In 1871, Congress designated August 26 as Women’s Equality Day, commemorating the passage of the 19th Amendment to the U.S. Constitution, granting women the right to vote. There are several significant historic sites throughout the U.S. linked to the women’s suffrage movement. Women’s Rights National Historical Park in Seneca Falls, NY, encompasses several historic buildings associated with the first Women’s Rights Convention, July 19 and 20, 1848.

By Katherine Slick, historic preservation consultant, ACHP Foundation President

It may be hard to imagine in an election year with a record number of women running for local, state, and national offices that 170 years ago women did not have the right to vote.

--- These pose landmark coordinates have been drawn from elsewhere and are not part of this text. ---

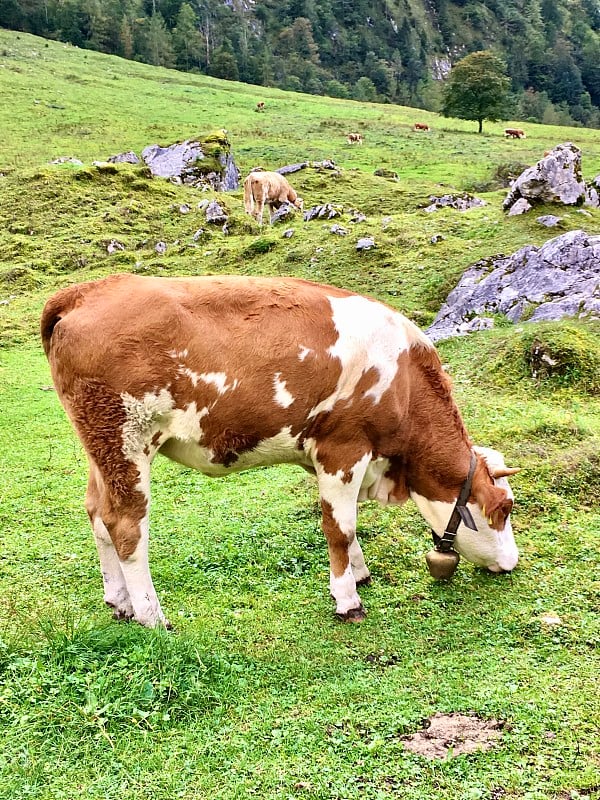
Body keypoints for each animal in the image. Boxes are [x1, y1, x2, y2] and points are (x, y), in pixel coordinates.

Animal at [41, 276, 520, 632]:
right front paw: (348, 599)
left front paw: (359, 572)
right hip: (127, 439)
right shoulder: (343, 448)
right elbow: (340, 528)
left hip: (100, 447)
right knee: (126, 525)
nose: (512, 563)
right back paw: (151, 615)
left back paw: (119, 602)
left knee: (96, 513)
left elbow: (345, 524)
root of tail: (87, 291)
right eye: (504, 509)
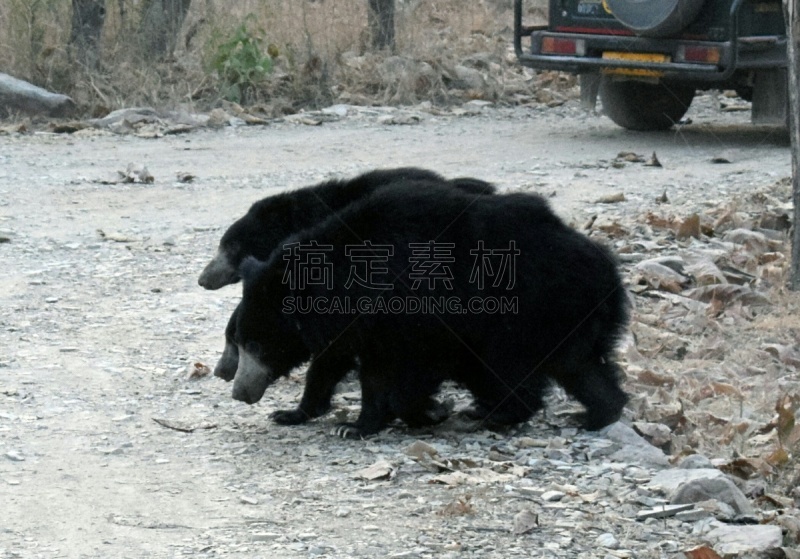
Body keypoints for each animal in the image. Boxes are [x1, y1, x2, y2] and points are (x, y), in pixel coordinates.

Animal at [228, 179, 628, 438]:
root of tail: (608, 270)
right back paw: (597, 414)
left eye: (256, 345)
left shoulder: (415, 315)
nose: (239, 392)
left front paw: (410, 415)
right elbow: (330, 363)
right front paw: (295, 413)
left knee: (510, 369)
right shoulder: (353, 326)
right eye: (240, 340)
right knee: (582, 368)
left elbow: (405, 370)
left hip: (526, 313)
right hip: (570, 319)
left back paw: (492, 414)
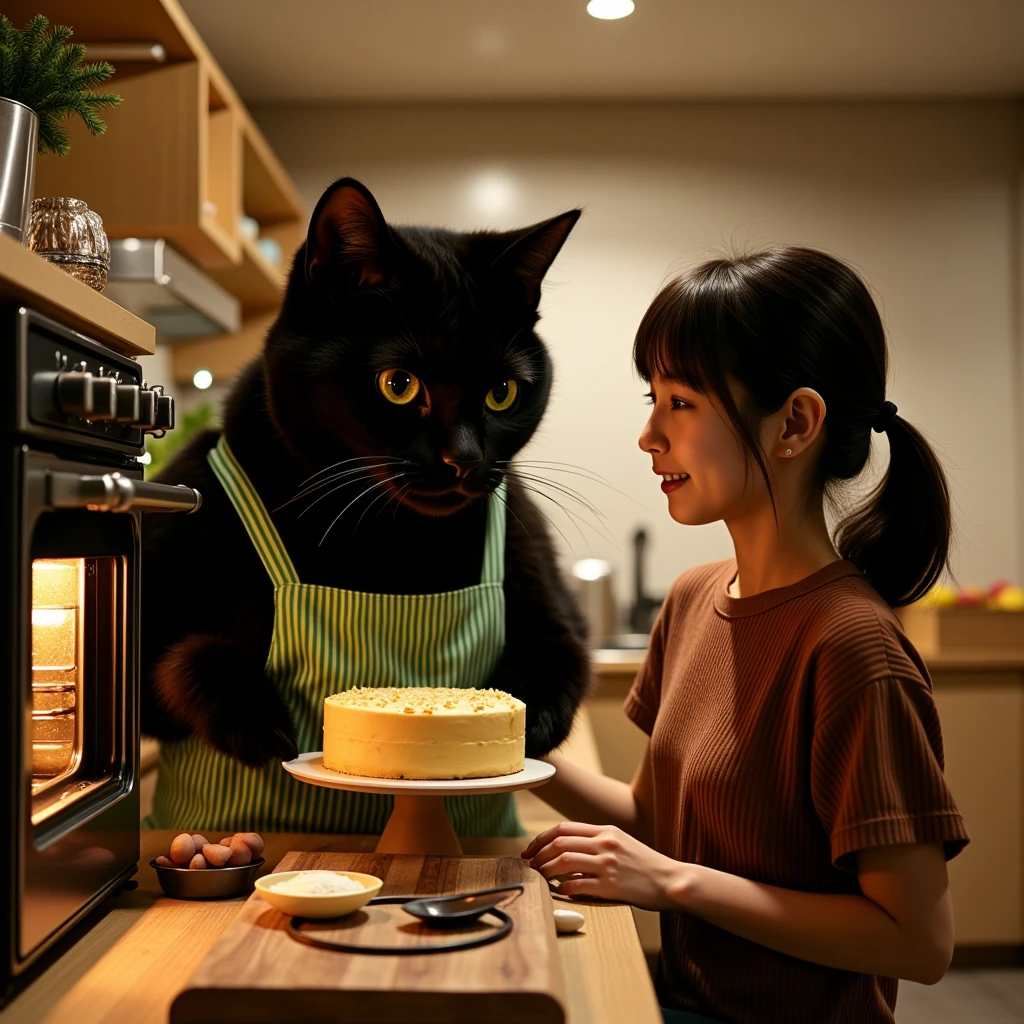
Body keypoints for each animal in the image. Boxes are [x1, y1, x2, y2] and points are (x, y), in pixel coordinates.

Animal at [144, 178, 593, 770]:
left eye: (503, 393)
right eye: (398, 384)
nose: (464, 458)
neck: (386, 537)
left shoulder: (550, 591)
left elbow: (562, 647)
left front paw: (533, 718)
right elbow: (182, 656)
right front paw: (259, 719)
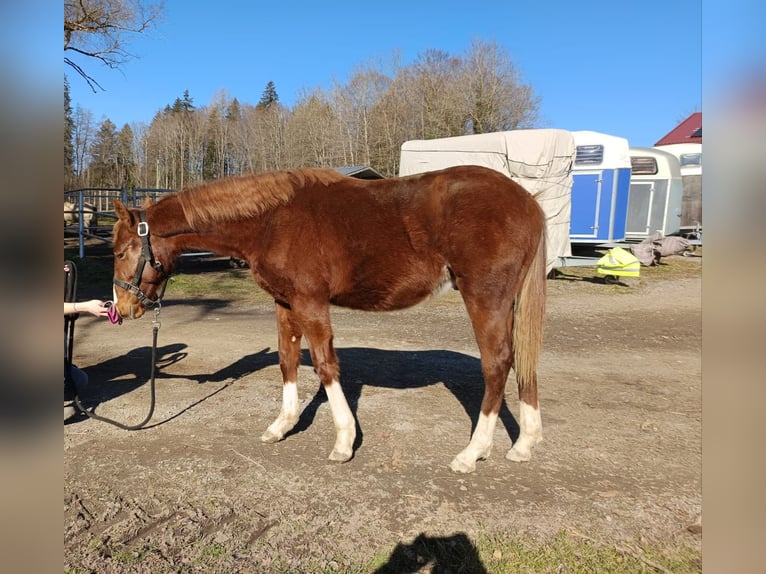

In July 1848, Susan B. Anthony, Elizabeth Cady Stanton, and a small group of women launched a peaceful revolution that has changed the world–the Women’s Rights Movement. At a convention in Seneca Falls, New York, 68 women and 32 men signed a Declaration of Sentiments and Resolutions that included women’s suffrage. However, that same year in a narrowly defeated bill, the Washington Territorial legislators denied women the right to cast a ballot.

The ACHP celebrates Women’s History Month this March by recognizing the important contributions women have made to our nation. Learn about the history of these women by exploring their stories through research and by visiting the historic sites where they spent their lives.